I started in the wrestling game when a mere boy, testing my muscles out in the barnyard with my playfellows. Gradually I downed one boy after another and achieved a local reputation as a wrestler.

My ability as a wrestler grew until people came from miles around to see me wrestle with some local celebrity.

There was little attention paid to me until a couple of years ago, when Farmer Burns, considered one of the greatest wrestlers of the decade, and the man who discovered and trained Gotch, brought Yussif Hussane, the Turk, to Dodge. Now Hussane was rightfully considered one of the world’s best wrestlers, and he and his friends figured my defeat would be easily accomplished. My friends wagered a lot of money that I would win.

To make a long story short, I won over Hussane. From that time I was well started to success. All the leading wrestlers challenged me and I accepted all comers. The strange part of it all is that when I gain a victory my opponents always demand another match, for, with their managers, they are almost invariably confident that the second contest will result differently. The history of my ring contests will prove that the return match is invariably decided in my favor more quickly than the first one.

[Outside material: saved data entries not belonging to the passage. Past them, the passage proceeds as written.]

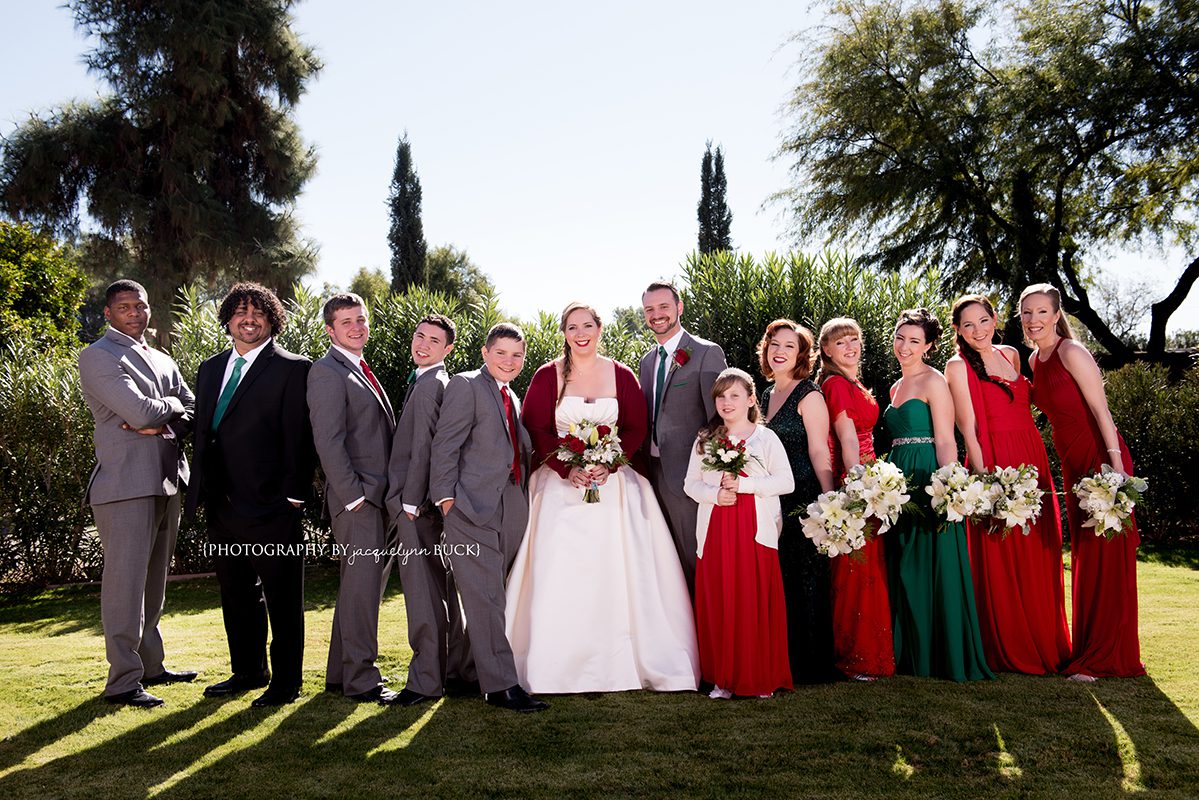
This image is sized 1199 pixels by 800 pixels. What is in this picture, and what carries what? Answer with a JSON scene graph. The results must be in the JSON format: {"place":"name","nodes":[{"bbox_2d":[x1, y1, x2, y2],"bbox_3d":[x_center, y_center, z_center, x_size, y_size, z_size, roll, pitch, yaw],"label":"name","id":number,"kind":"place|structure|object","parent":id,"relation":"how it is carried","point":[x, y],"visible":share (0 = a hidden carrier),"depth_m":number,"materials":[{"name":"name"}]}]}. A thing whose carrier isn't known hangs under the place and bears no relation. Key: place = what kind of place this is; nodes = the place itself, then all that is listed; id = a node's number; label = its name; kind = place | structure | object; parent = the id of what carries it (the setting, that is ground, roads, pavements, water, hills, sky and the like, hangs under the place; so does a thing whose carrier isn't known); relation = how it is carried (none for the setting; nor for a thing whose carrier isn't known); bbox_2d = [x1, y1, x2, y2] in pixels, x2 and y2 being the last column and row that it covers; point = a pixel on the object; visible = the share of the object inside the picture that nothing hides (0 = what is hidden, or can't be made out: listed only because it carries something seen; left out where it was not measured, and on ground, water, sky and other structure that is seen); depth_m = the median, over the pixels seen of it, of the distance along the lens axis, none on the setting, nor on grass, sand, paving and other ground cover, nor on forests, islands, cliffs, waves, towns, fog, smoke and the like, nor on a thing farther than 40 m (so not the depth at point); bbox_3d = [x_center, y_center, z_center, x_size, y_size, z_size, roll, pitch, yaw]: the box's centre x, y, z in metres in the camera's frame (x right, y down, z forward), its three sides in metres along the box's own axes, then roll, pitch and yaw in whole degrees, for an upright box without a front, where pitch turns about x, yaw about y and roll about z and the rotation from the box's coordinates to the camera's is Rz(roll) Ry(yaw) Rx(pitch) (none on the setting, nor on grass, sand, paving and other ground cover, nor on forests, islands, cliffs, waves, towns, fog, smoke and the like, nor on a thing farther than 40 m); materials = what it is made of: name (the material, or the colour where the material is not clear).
{"place":"outdoors","nodes":[
{"label":"outdoors","id":0,"kind":"place"},
{"bbox_2d":[0,0,1197,338],"label":"sky","id":1,"kind":"structure","parent":0,"point":[662,220],"materials":[{"name":"blue"}]},
{"bbox_2d":[0,546,1198,799],"label":"lawn","id":2,"kind":"structure","parent":0,"point":[1087,710],"materials":[{"name":"green plant"}]},
{"bbox_2d":[0,336,98,586],"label":"shrub","id":3,"kind":"object","parent":2,"relation":"on","point":[36,404],"visible":0.73,"depth_m":9.64,"materials":[{"name":"green plant"}]},
{"bbox_2d":[80,278,201,705],"bbox_3d":[-2.170,0.394,5.993,0.478,1.917,0.689,0,0,11],"label":"man","id":4,"kind":"object","parent":2,"relation":"on","point":[134,327],"visible":0.98,"depth_m":5.80},
{"bbox_2d":[190,279,317,705],"bbox_3d":[-1.599,0.386,5.923,0.609,1.892,0.587,0,0,19],"label":"man","id":5,"kind":"object","parent":2,"relation":"on","point":[261,367],"visible":0.98,"depth_m":5.79},
{"bbox_2d":[307,292,401,701],"bbox_3d":[-1.116,0.418,5.902,0.497,1.853,0.572,-1,0,-2],"label":"man","id":6,"kind":"object","parent":2,"relation":"on","point":[376,679],"visible":0.96,"depth_m":5.74},
{"bbox_2d":[386,312,475,701],"bbox_3d":[-0.780,0.476,5.885,0.478,1.736,0.528,-1,0,-2],"label":"man","id":7,"kind":"object","parent":2,"relation":"on","point":[430,339],"visible":0.9,"depth_m":5.74},
{"bbox_2d":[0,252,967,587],"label":"hedge","id":8,"kind":"object","parent":2,"relation":"on","point":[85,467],"visible":0.38,"depth_m":10.74,"materials":[{"name":"green plant"}]},
{"bbox_2d":[430,320,545,715],"bbox_3d":[-0.488,0.501,5.679,0.523,1.680,0.569,0,0,17],"label":"boy","id":9,"kind":"object","parent":2,"relation":"on","point":[489,427],"visible":0.98,"depth_m":5.55},
{"bbox_2d":[506,302,703,697],"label":"woman","id":10,"kind":"object","parent":2,"relation":"on","point":[545,502],"visible":0.89,"depth_m":5.79},
{"bbox_2d":[551,417,628,502],"bbox_3d":[-0.041,0.283,6.089,0.445,0.392,0.458,-1,0,-2],"label":"bouquet","id":11,"kind":"object","parent":10,"relation":"in","point":[594,437],"visible":0.92,"depth_m":6.06,"materials":[{"name":"white plant"}]},
{"bbox_2d":[636,280,725,586],"bbox_3d":[0.424,0.311,6.359,0.477,1.806,0.628,-1,0,-2],"label":"man","id":12,"kind":"object","parent":2,"relation":"on","point":[660,313],"visible":0.75,"depth_m":6.22},
{"bbox_2d":[685,368,794,699],"bbox_3d":[0.629,0.615,5.755,0.478,1.448,0.499,-1,0,-2],"label":"girl","id":13,"kind":"object","parent":2,"relation":"on","point":[716,500],"visible":0.93,"depth_m":5.61},
{"bbox_2d":[697,433,754,482],"bbox_3d":[0.583,0.281,5.820,0.269,0.273,0.340,-1,0,-2],"label":"bouquet","id":14,"kind":"object","parent":13,"relation":"in","point":[740,458],"visible":0.93,"depth_m":5.82,"materials":[{"name":"white plant"}]},
{"bbox_2d":[758,318,838,685],"bbox_3d":[0.953,0.478,6.186,0.464,1.664,0.646,-1,0,-2],"label":"woman","id":15,"kind":"object","parent":2,"relation":"on","point":[796,409],"visible":0.68,"depth_m":6.01},
{"bbox_2d":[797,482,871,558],"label":"bouquet","id":16,"kind":"object","parent":15,"relation":"in","point":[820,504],"visible":0.92,"depth_m":6.08,"materials":[{"name":"white plant"}]},
{"bbox_2d":[815,316,896,681],"bbox_3d":[1.265,0.466,6.257,0.459,1.701,0.619,-1,0,-2],"label":"woman","id":17,"kind":"object","parent":2,"relation":"on","point":[850,339],"visible":0.7,"depth_m":6.08},
{"bbox_2d":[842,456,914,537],"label":"bouquet","id":18,"kind":"object","parent":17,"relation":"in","point":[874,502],"visible":0.83,"depth_m":6.13,"materials":[{"name":"white plant"}]},
{"bbox_2d":[883,303,999,680],"bbox_3d":[1.640,0.422,6.226,0.517,1.740,0.663,-1,0,-2],"label":"woman","id":19,"kind":"object","parent":2,"relation":"on","point":[897,413],"visible":0.81,"depth_m":6.13},
{"bbox_2d":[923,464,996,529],"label":"bouquet","id":20,"kind":"object","parent":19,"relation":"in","point":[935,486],"visible":0.92,"depth_m":6.14,"materials":[{"name":"white plant"}]},
{"bbox_2d":[948,290,1071,677],"bbox_3d":[2.058,0.384,6.361,0.542,1.794,0.663,-1,0,-2],"label":"woman","id":21,"kind":"object","parent":2,"relation":"on","point":[981,383],"visible":0.83,"depth_m":6.21},
{"bbox_2d":[978,463,1045,535],"bbox_3d":[2.016,0.504,6.230,0.363,0.379,0.417,-1,0,-2],"label":"bouquet","id":22,"kind":"object","parent":21,"relation":"in","point":[1007,504],"visible":0.9,"depth_m":6.17,"materials":[{"name":"white plant"}]},
{"bbox_2d":[1022,282,1146,678],"bbox_3d":[2.424,0.361,6.309,0.507,1.868,0.791,0,0,9],"label":"woman","id":23,"kind":"object","parent":2,"relation":"on","point":[1064,372],"visible":0.84,"depth_m":6.12},
{"bbox_2d":[1071,466,1147,541],"bbox_3d":[2.458,0.495,6.069,0.404,0.376,0.467,-1,0,-2],"label":"bouquet","id":24,"kind":"object","parent":23,"relation":"in","point":[1096,493],"visible":0.93,"depth_m":6.00,"materials":[{"name":"white plant"}]},
{"label":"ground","id":25,"kind":"structure","parent":0},
{"bbox_2d":[0,221,87,362],"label":"shrub","id":26,"kind":"object","parent":25,"relation":"on","point":[12,274],"visible":0.89,"depth_m":14.91,"materials":[{"name":"green plant"}]},
{"bbox_2d":[0,0,328,338],"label":"tree","id":27,"kind":"object","parent":25,"relation":"on","point":[111,15],"visible":0.93,"depth_m":20.57,"materials":[{"name":"green plant"}]},
{"bbox_2d":[387,132,428,293],"bbox_3d":[-4.879,-2.785,31.972,1.262,8.012,1.339,-1,0,-2],"label":"cypress tree","id":28,"kind":"object","parent":25,"relation":"on","point":[407,243],"visible":0.63,"depth_m":31.68,"materials":[{"name":"plant"}]},
{"bbox_2d":[345,245,495,307],"label":"tree","id":29,"kind":"object","parent":25,"relation":"on","point":[439,257],"visible":0.36,"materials":[{"name":"green plant"}]},
{"bbox_2d":[695,141,733,257],"bbox_3d":[2.930,-2.802,32.696,1.174,7.893,1.218,-1,0,-2],"label":"cypress tree","id":30,"kind":"object","parent":25,"relation":"on","point":[705,194],"visible":0.45,"depth_m":32.47,"materials":[{"name":"plant"}]},
{"bbox_2d":[770,0,1198,366],"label":"tree","id":31,"kind":"object","parent":25,"relation":"on","point":[974,80],"visible":0.99,"depth_m":16.49,"materials":[{"name":"plant"}]},
{"bbox_2d":[1100,358,1198,540],"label":"hedge","id":32,"kind":"object","parent":25,"relation":"on","point":[1136,420],"visible":0.53,"depth_m":12.15,"materials":[{"name":"green plant"}]}
]}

Charlie Cutler, one of America’s best wrestlers, was matched with me for the American championship. We wrestled in Omaha. Cutler’s friends evidently believed the contest would surely end in Cutler’s favor. There was Cutler money almost everywhere. My “farmer” friends had confidence in me, however, and they won between $35,000 and $40,000 on the contest.

The scissors hold, to which many attribute my success, came to me naturally. Gotch specializes in the toe hold. The reason I have been successful with the scissors hold is that when I discovered that I could defeat the other young fellows I developed the muscles in my legs in much the same way a boxer develops his arms. My brother Anton also has aided me materially in my training. Anton knows the game thoroughly and has participated in many wrestling matches.

When one of my wrestling matches is over I want to know when the first train leaves for Dodge. There is both pleasure and profit in farming, and I would advise all boys born and reared on farms to remain there. The farm is the place to gain and retain good health.

Another thing, boys, refrain from the use of liquor and tobacco. I have never used either. I cannot, and succeed in my profession. I am not a crank, but at the same time should I use liquor or tobacco even sparingly, the other fellow not using it, would have something one me.

Safety first is a mighty good slogan. I have tried to observe it with these rules:

No tea or coffee. No tobacco. Eight hours sleep. No liquor. Plenty of fresh air. Plenty of sunshine.